To do.
Repeat every record below exactly, leaving out the pictures.

Stored data.
»»

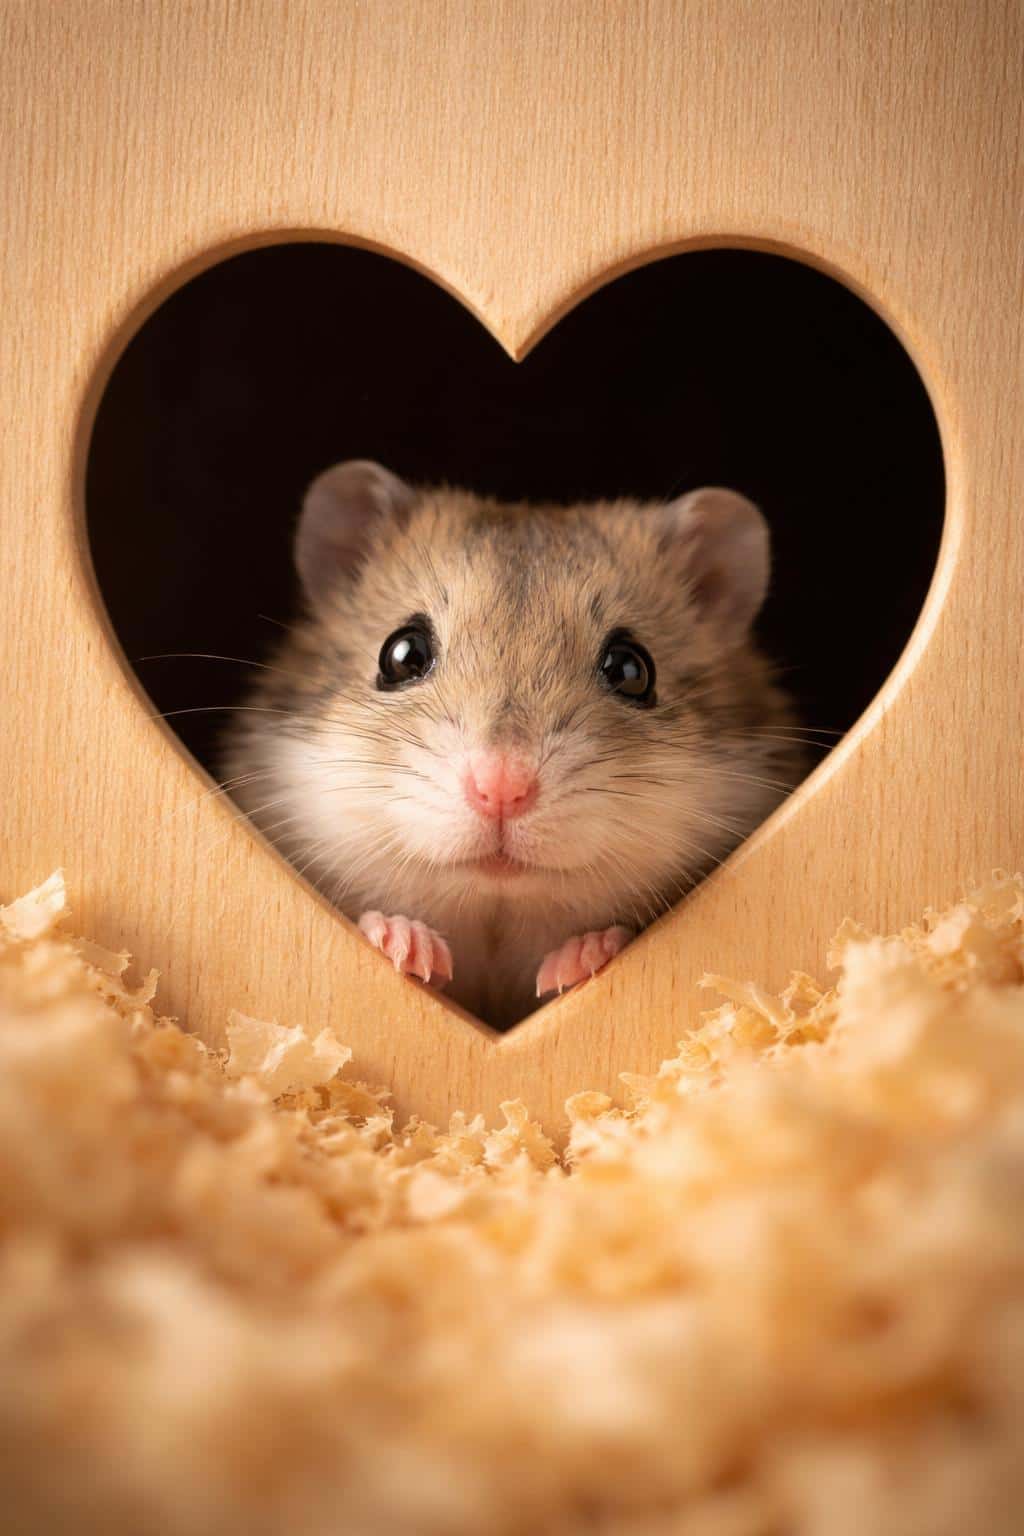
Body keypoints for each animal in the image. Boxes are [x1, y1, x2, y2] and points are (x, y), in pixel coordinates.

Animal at [222, 460, 805, 1029]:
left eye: (632, 669)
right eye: (401, 654)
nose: (501, 789)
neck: (495, 908)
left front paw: (581, 959)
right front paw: (406, 943)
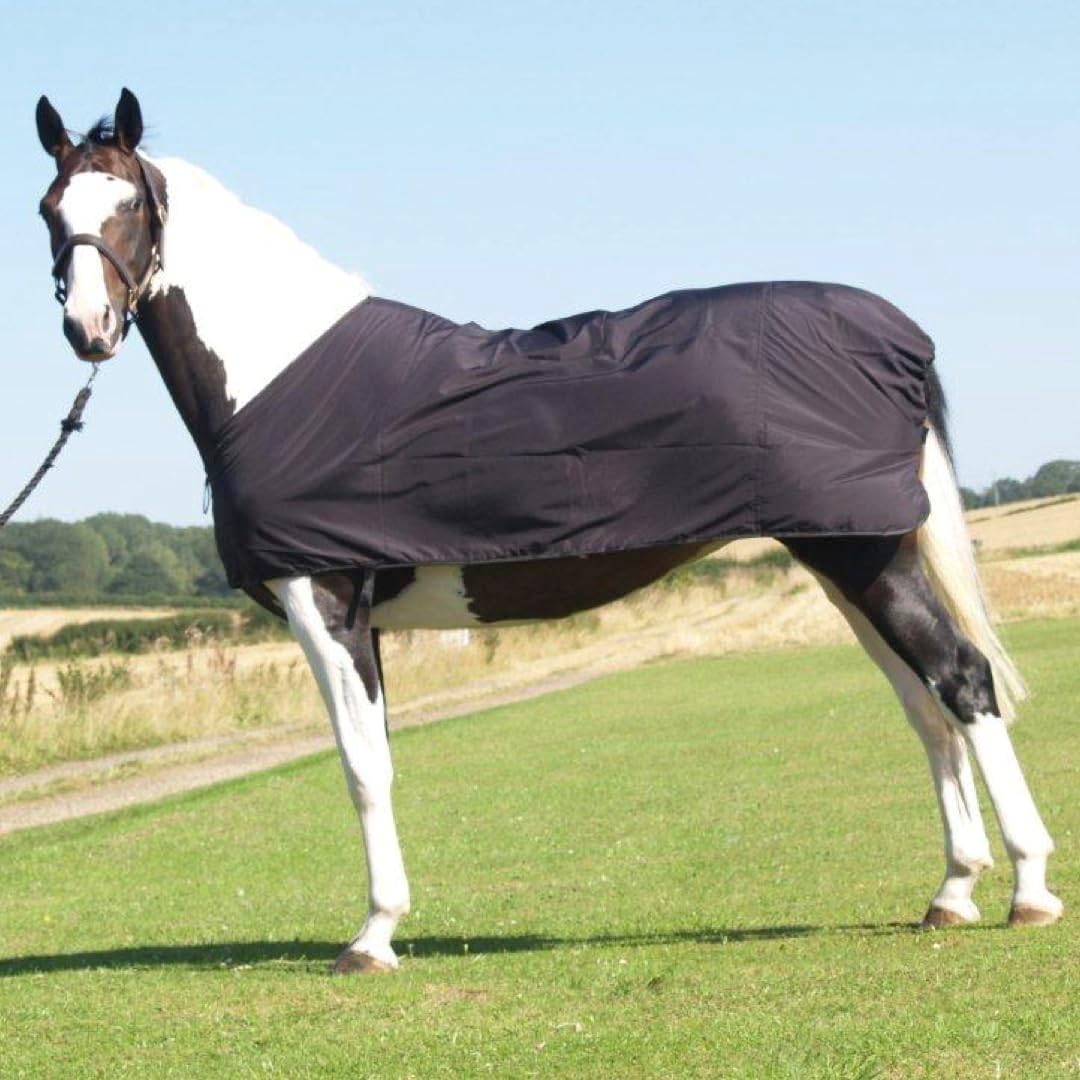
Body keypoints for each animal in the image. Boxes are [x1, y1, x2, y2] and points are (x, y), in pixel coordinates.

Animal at [33, 89, 1062, 975]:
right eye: (49, 208)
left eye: (130, 203)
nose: (88, 329)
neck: (282, 374)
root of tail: (896, 332)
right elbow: (378, 760)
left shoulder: (322, 603)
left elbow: (362, 769)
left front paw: (373, 937)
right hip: (848, 558)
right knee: (924, 705)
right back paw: (952, 892)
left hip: (866, 556)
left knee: (962, 682)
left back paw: (1029, 889)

««

Solved exercise.
Body keypoints for each animal in the image. Boxes are [x1, y1, x2, y2] and points are (x, y), in pixel coordinates.

Animal at [222, 460, 805, 1029]:
left eye: (632, 669)
right eye: (401, 654)
nose: (501, 789)
neck: (495, 908)
left front paw: (581, 959)
right front paw: (406, 943)
Body keypoints for each animal in the image. Boxes are [x1, y1, x2, y2] and points are (x, y), in pixel coordinates.

Animal at [33, 89, 1062, 975]:
right eye: (49, 208)
left eye: (130, 203)
nose: (88, 329)
neck: (282, 374)
root of tail: (896, 332)
right elbow: (378, 760)
left shoulder: (322, 603)
left elbow: (362, 769)
left front paw: (373, 937)
right hip: (848, 558)
right knee: (924, 705)
right back paw: (952, 892)
left hip: (866, 556)
left knee: (962, 682)
left back paw: (1029, 889)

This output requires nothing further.